-- Opening Marker --

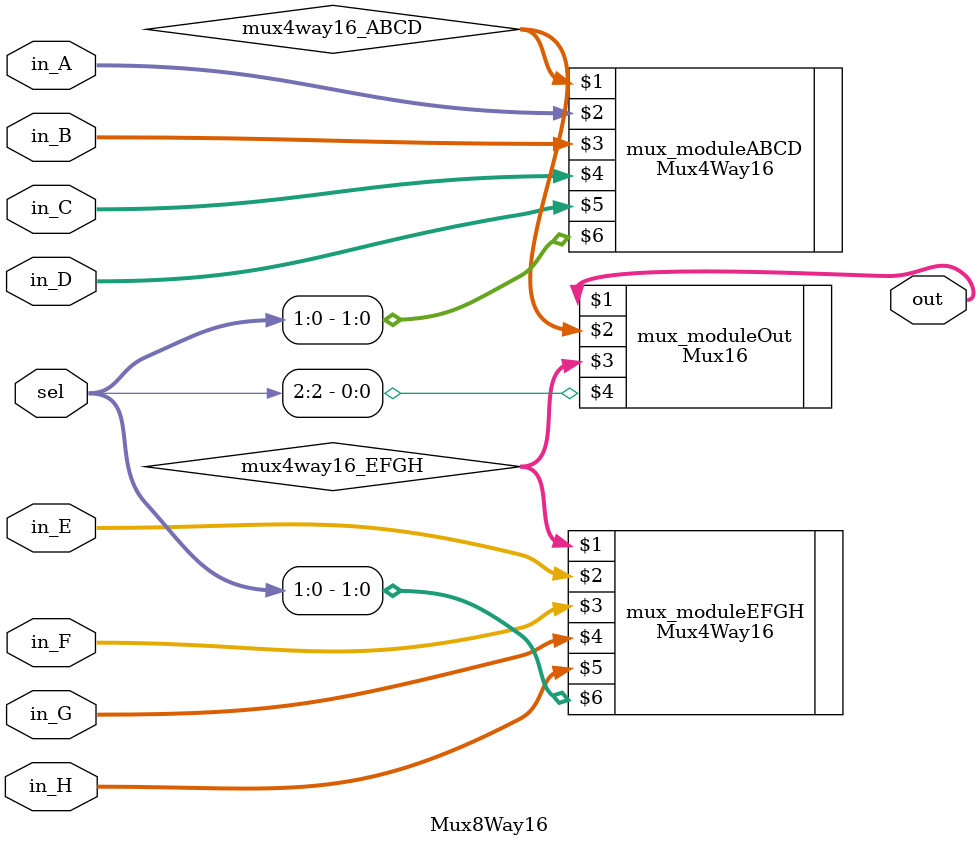
<source format=v>
/* módulo Mux4Way */

`include "Mux16.v"
`include "Mux4Way16.v"

`ifndef _MUX8WAY16_
`define _MUX8WAY16_

module Mux8Way16(out, in_A, in_B, in_C, in_D, in_E, in_F, in_G, in_H, sel);
    input [15:0] in_A, in_B, in_C, in_D , in_E, in_F, in_G, in_H;
    input [2:0] sel;
    wire [15:0] mux4way16_ABCD, mux4way16_EFGH;
    output [15:0] out;

    Mux4Way16 mux_moduleABCD(mux4way16_ABCD, in_A, in_B,in_C, in_D, sel[1:0]);
    Mux4Way16 mux_moduleEFGH(mux4way16_EFGH, in_E, in_F, in_G, in_H, sel[1:0]);
    Mux16 mux_moduleOut(out, mux4way16_ABCD, mux4way16_EFGH, sel[2]);
endmodule

`endif
</source>
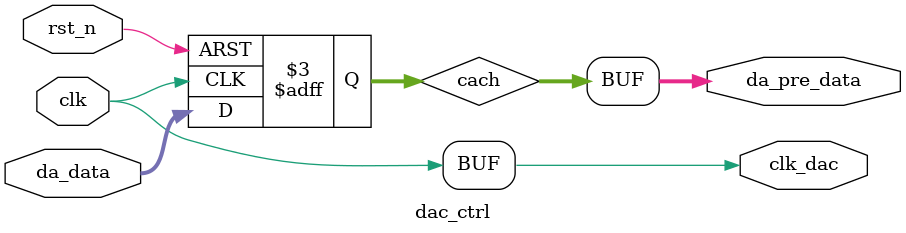
<source format=v>
`timescale 1ns / 1ps
module dac_ctrl(
    input clk,
    input rst_n,
    input  [7:0] da_data,
    output [7:0] da_pre_data,
    output clk_dac
    );
assign clk_dac = clk ;


reg [7:0] cach;
always@(posedge clk or negedge rst_n)
begin
     if(rst_n == 0)
	  cach <= 0;
	  else
	  cach <= da_data[7:0];
end




 assign da_pre_data = cach;
endmodule


</source>
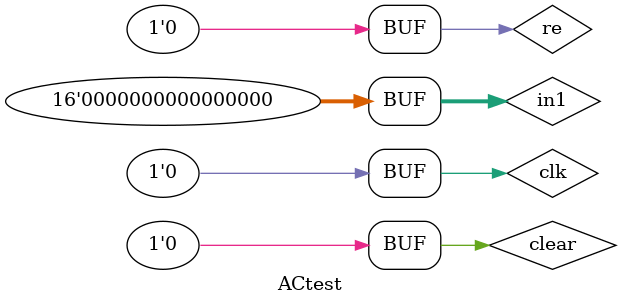
<source format=v>
`timescale 1ns / 1ps


module ACtest;

	// Inputs
	reg [15:0] in1;
	reg clk;
	reg re;
	reg clear;

	// Outputs
	wire [15:0] out1;

	// Instantiate the Unit Under Test (UUT)
	AC uut (
		.in1(in1), 
		.out1(out1), 
		.clk(clk), 
		.re(re), 
		.clear(clear)
	);

	initial begin
		// Initialize Inputs
		in1 = 0;
		clk = 0;
		re = 0;
		clear = 0;

		// Wait 100 ns for global reset to finish
		#100;
        
		// Add stimulus here

	end
      
endmodule


</source>
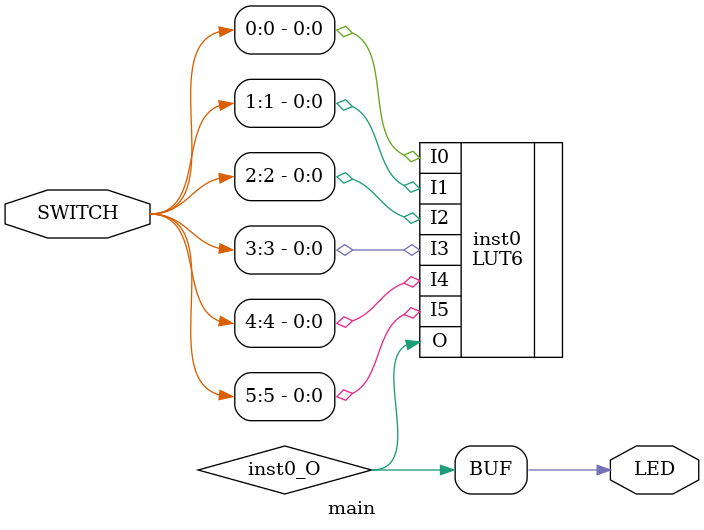
<source format=v>
module main (output [0:0] LED, input [5:0] SWITCH);
wire  inst0_O;
LUT6 #(.INIT(64'hFF00F0F0CCCCAAAA)) inst0 (.I0(SWITCH[0]), .I1(SWITCH[1]), .I2(SWITCH[2]), .I3(SWITCH[3]), .I4(SWITCH[4]), .I5(SWITCH[5]), .O(inst0_O));
assign LED = {inst0_O};
endmodule


</source>
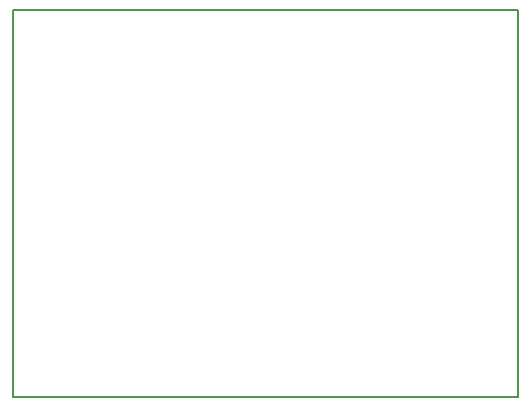
<source format=gbr>
G04 DipTrace 2.3.0.1*
%INBoardOutline.gbr*%
%MOIN*%
%ADD11C,0.0055*%
%FSLAX44Y44*%
G04*
G70*
G90*
G75*
G01*
%LNBoardOutline*%
%LPD*%
X0Y0D2*
D11*
Y12900D1*
X16810D1*
Y0D1*
X0D1*
M02*

</source>
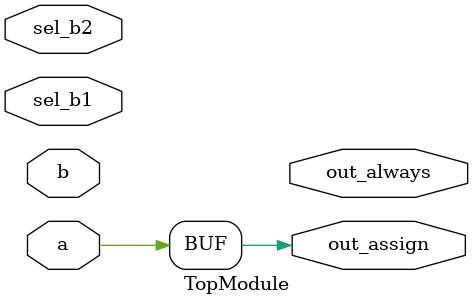
<source format=v>
module TopModule (
  input a,
  input b,
  input sel_b1,
  input sel_b2,
  output out_assign,
  output reg out_always
);

  // Module body - Leave empty or add minimal placeholder.
  assign out_assign = a; // Example: Assign 'a' to 'out_assign' as a placeholder.

endmodule
</source>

-- Closing Marker --

Required work →
Would you output the listing above verbatim, without its pictures?

Your response →
<source format=v>
/* módulo Mux4Way */

`include "Mux16.v"
`include "Mux4Way16.v"

`ifndef _MUX8WAY16_
`define _MUX8WAY16_

module Mux8Way16(out, in_A, in_B, in_C, in_D, in_E, in_F, in_G, in_H, sel);
    input [15:0] in_A, in_B, in_C, in_D , in_E, in_F, in_G, in_H;
    input [2:0] sel;
    wire [15:0] mux4way16_ABCD, mux4way16_EFGH;
    output [15:0] out;

    Mux4Way16 mux_moduleABCD(mux4way16_ABCD, in_A, in_B,in_C, in_D, sel[1:0]);
    Mux4Way16 mux_moduleEFGH(mux4way16_EFGH, in_E, in_F, in_G, in_H, sel[1:0]);
    Mux16 mux_moduleOut(out, mux4way16_ABCD, mux4way16_EFGH, sel[2]);
endmodule

`endif
</source>
<source format=v>
`timescale 1ns / 1ps
module dac_ctrl(
    input clk,
    input rst_n,
    input  [7:0] da_data,
    output [7:0] da_pre_data,
    output clk_dac
    );
assign clk_dac = clk ;


reg [7:0] cach;
always@(posedge clk or negedge rst_n)
begin
     if(rst_n == 0)
	  cach <= 0;
	  else
	  cach <= da_data[7:0];
end




 assign da_pre_data = cach;
endmodule


</source>
<source format=v>
`timescale 1ns / 1ps


module ACtest;

	// Inputs
	reg [15:0] in1;
	reg clk;
	reg re;
	reg clear;

	// Outputs
	wire [15:0] out1;

	// Instantiate the Unit Under Test (UUT)
	AC uut (
		.in1(in1), 
		.out1(out1), 
		.clk(clk), 
		.re(re), 
		.clear(clear)
	);

	initial begin
		// Initialize Inputs
		in1 = 0;
		clk = 0;
		re = 0;
		clear = 0;

		// Wait 100 ns for global reset to finish
		#100;
        
		// Add stimulus here

	end
      
endmodule


</source>
<source format=v>
module main (output [0:0] LED, input [5:0] SWITCH);
wire  inst0_O;
LUT6 #(.INIT(64'hFF00F0F0CCCCAAAA)) inst0 (.I0(SWITCH[0]), .I1(SWITCH[1]), .I2(SWITCH[2]), .I3(SWITCH[3]), .I4(SWITCH[4]), .I5(SWITCH[5]), .O(inst0_O));
assign LED = {inst0_O};
endmodule


</source>
<source format=gbr>
G04 DipTrace 2.3.0.1*
%INBoardOutline.gbr*%
%MOIN*%
%ADD11C,0.0055*%
%FSLAX44Y44*%
G04*
G70*
G90*
G75*
G01*
%LNBoardOutline*%
%LPD*%
X0Y0D2*
D11*
Y12900D1*
X16810D1*
Y0D1*
X0D1*
M02*

</source>
<source format=v>
module TopModule (
  input a,
  input b,
  input sel_b1,
  input sel_b2,
  output out_assign,
  output reg out_always
);

  // Module body - Leave empty or add minimal placeholder.
  assign out_assign = a; // Example: Assign 'a' to 'out_assign' as a placeholder.

endmodule
</source>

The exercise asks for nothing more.